Put the lines of these entries into a Markdown table with the columns "Row" and "Line". Number each line and leave out the blank ones.

## BEGIN RECORDS SHOWN

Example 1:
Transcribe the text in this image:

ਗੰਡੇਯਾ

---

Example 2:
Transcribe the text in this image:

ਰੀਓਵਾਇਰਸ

## END RECORDS SHOWN

» **EXERCISE RESPONSE**
| Row | Line |
|---|---|
| 1 | Example 1: |
| 2 | Transcribe the text in this image: |
| 3 | ਗੰਡੇਯਾ |
| 4 | --- |
| 5 | Example 2: |
| 6 | Transcribe the text in this image: |
| 7 | ਰੀਓਵਾਇਰਸ |